Around 20 percent of people who are HIV-positive are undiagnosed, therefore they do not receive vital treatment options and unknowingly spread the disease. Healthcare professionals recommend constant HIV testing to prevent these circumstances. A recent study presented at IDWeek 2014 has found that social networking in the real world is significantly more effective in getting high risk individuals to get tested for HIV as opposed to indirect referral programs.

"A limitation of the traditional approach is that many people who are at high risk of HIV never take the initiative to get tested on their own," Dr. Ryan Westergaard, lead author of the study and assistant professor of medicine at the University of Wisconsin School of Medicine and Public Health, said in a statement. "Our study found that using social network strategies, in which we enlist people at high risk to encourage peers in their social networks to get tested, results in a higher proportion of positive HIV tests – making our efforts more effective and allowing us to reach the people who need it most."

Westergaard and his colleagues gathered data over the course of four years from 45 HIV testing sites in Wisconsin. Researchers matched up results from Social Networking Strategies (SNS), which enlist people in high-risk groups to recruit their friends to get tested for HIV, and tradition counseling, testing, and referral (CTR) programs, which are made available to anyone looking to get tested, but do not include peer-to-peer encouragement.

Findings revealed that 2.49 percent of people tested through SNS were HIV-positive compared to .91 percent of people tested through CTR programs. SNS programs produced two and a half times more positive results than CTR programs proving its efficiency in targeting at risk individuals. People at high risk for HIV involved with SNS receive a $10 to $20 referral incentive for every person they encourage to get tested. Due to this higher percentage of positive tests, the research team is confident these incentives are worth the cost of the program.

"Some SNS programs limit the numbers of people a recruiter can refer for testing, based on the assumption that that they're just signing up everyone they know to make more money, even if they're unlikely to be HIV-positive," Dr. Westergaard added. "Our study showed that, on average, the 30th or 40th person referred for testing through SNS had just as high if not a higher probability of having a positive HIV test than the first five or 10 people referred. This suggests SNS can be a cost-effective tool to increase testing in specific high risk pools, such as men who have sex with men and transgender people."
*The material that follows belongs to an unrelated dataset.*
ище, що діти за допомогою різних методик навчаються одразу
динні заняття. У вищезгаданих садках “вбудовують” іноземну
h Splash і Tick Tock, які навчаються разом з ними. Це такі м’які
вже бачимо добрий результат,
According to the Centers for Disease Control and Prevention, about 50,000 people in the United States are newly infected with HIV each year. The CDC recommends that healthcare providers test people between the age of 13 and 64 at least once during their routine checkup. Although this study focused on people at high risk for HIV, the CDC highlights that some people who test positive for HIV were not aware of their risk. Even people in a long-term relationship should get tested with their partner at least one time.